Il primo caso è quello più semplice: dopo un primo giro di consultazioni andate a vuoto, PD e Forza Italia iniziano a moderare il loro atteggiamento e una possibile maggioranza comincia a emergere. A quel punto, il presidente Mattarella potrebbe decidere di affidare l’incarico alla figura che più facilmente potrebbe mettere d’accordo queste forze: non un leader di primo piano, probabilmente, ma qualcuno in grado di mettere d’accordo partiti molto diversi. L’attuale presidente del Consiglio Paolo Gentiloni è considerato uno dei candidati migliori, ma non è detto che sarà il suo nome quello destinato ad emergere dalle trattative e molto dipenderà dai rapporti di forza usciti dal voto. La componente di centrodestra della futura maggioranza, per esempio, potrebbe chiedere un nome più neutrale per guidare il governo, o comunque un nome nuovo per poter rivendicare la discontinuità col passato davanti ai propri elettori.

A seconda dei numeri che usciranno dal voto, formare un governo di grande coalizione potrebbe essere una passeggiata oppure un’impresa.
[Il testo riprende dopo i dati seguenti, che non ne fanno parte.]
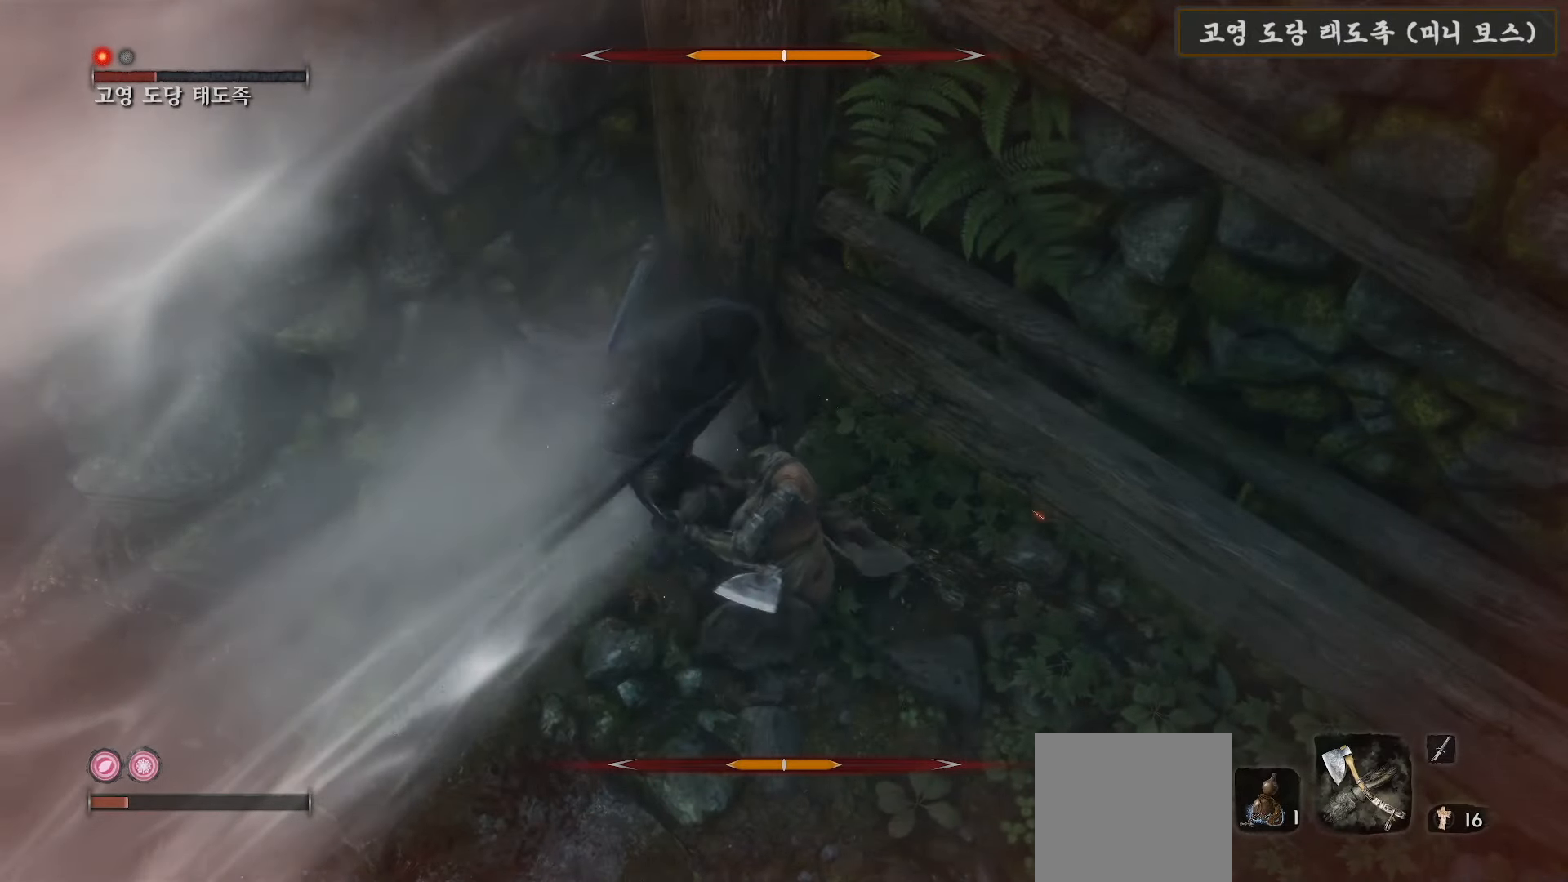
{"buttons": ["R1"], "left_stick": "up", "right_stick": "center", "events": [[33, "R1", "down"], [133, "R1", "up"], [217, "R1", "down"], [333, "R1", "up"], [417, "R1", "down"]]}
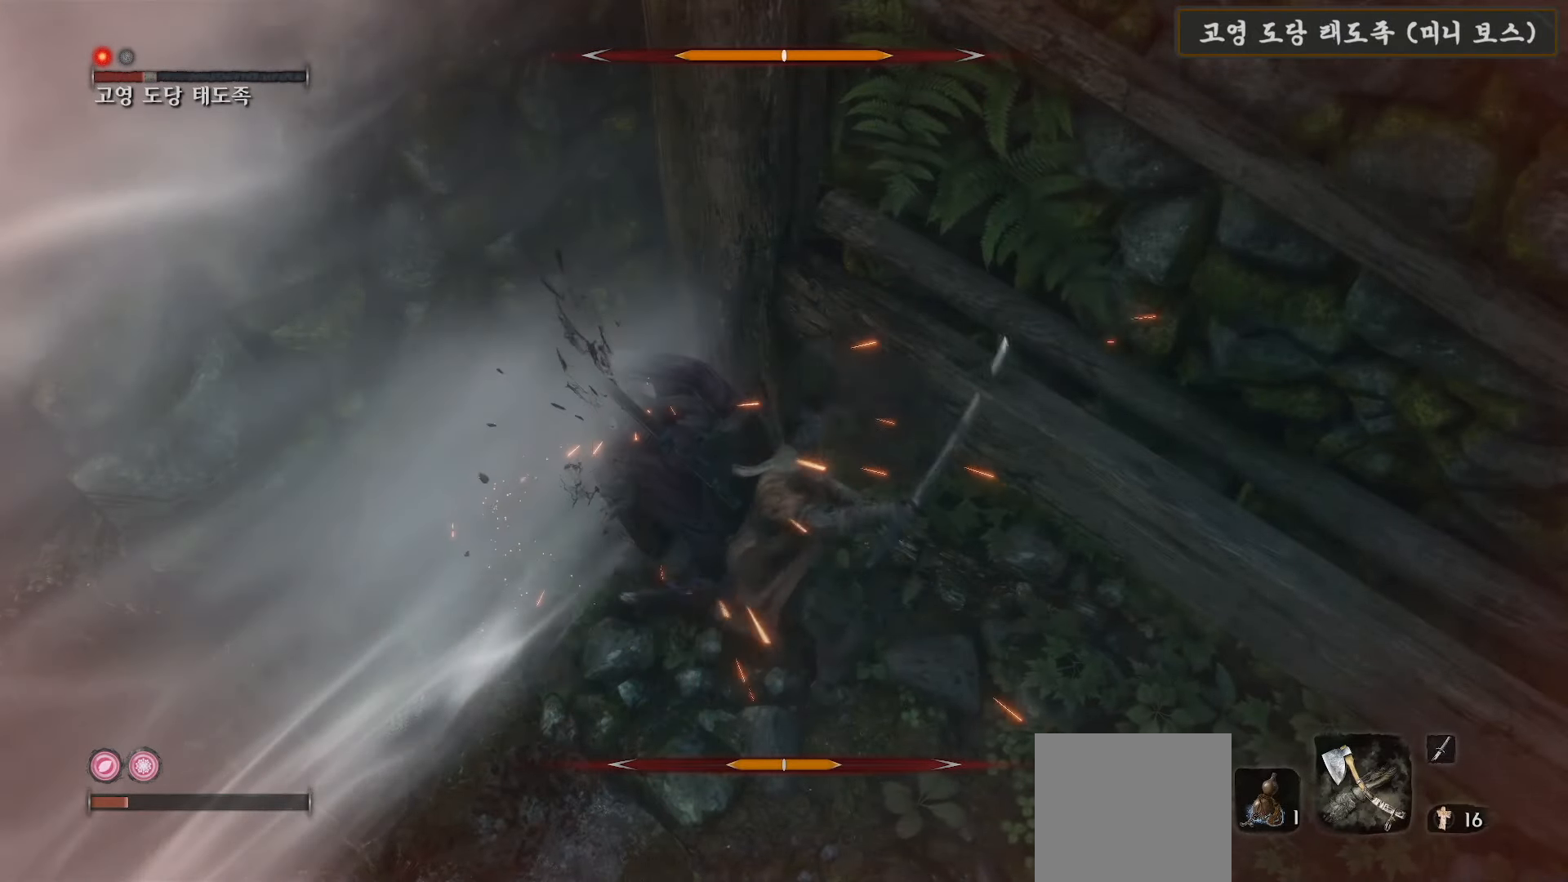
{"buttons": ["R1"], "left_stick": "up", "right_stick": "center", "events": [[17, "R1", "up"], [117, "R1", "down"], [200, "R1", "up"], [217, "R1", "down"], [233, "R1", "up"], [317, "R1", "down"], [400, "R1", "up"], [500, "R1", "down"]]}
Il primo caso è quello in cui PD, Forza Italia e centristi raggiungono da soli una maggioranza. Se invece, come i sondaggi sembrano indicare, per formare una maggioranza ci sarà bisogno di andare a cercare i parlamentari uno per uno, l’unico modo di verificare la tenuta del governo sarebbe attendere l’esito del primo voto di fiducia, con tutte le incertezze che ne deriverebbero.

– Terzo scenario: il governo del Movimento 5 Stelle
Se in Parlamento dovessero mancare i numeri per formare una grande coalizione, è possibile (anche se improbabile) che ci siano quelli per formare una maggioranza con M5S, Lega e Fratelli d’Italia, tre partiti in sintonia su moltissimi temi. È difficile che un governo con un simile appoggio nasca già alle prime consultazioni: i tre partiti dovrebbero dire al presidente della Repubblica di essere pronti a governare insieme sin dal loro primo incontro. Sembra più probabile invece che si prenderanno del tempo in più per arrivare a questa conclusione.

In questo scenario, i rappresentanti di Lega e Fratelli d’Italia (ed eventualmente altre forze) assicurerebbero al presidente che appoggeranno un governo del Movimento 5 Stelle. Mattarella a quel punto affiderebbe l’incarico a Luigi Di Maio, che presenterebbe una lista di ministri ed entro dieci giorni si presenterebbe al Parlamento per chiedere la fiducia. L’alleanza con Lega e Fratelli d’Italia potrebbe prendere due forme diverse: potrebbero formare un governo insieme, dividendosi quindi posti e incarichi nei vari ministeri, oppure il M5S potrebbe formare un governo “monocolore” (cioè formato solo dai suoi esponenti) e ricevere l’appoggio esterno di Lega e Fratelli d’Italia, che si limiterebbero a votare i singoli provvedimenti e la fiducia ma senza partecipare al governo.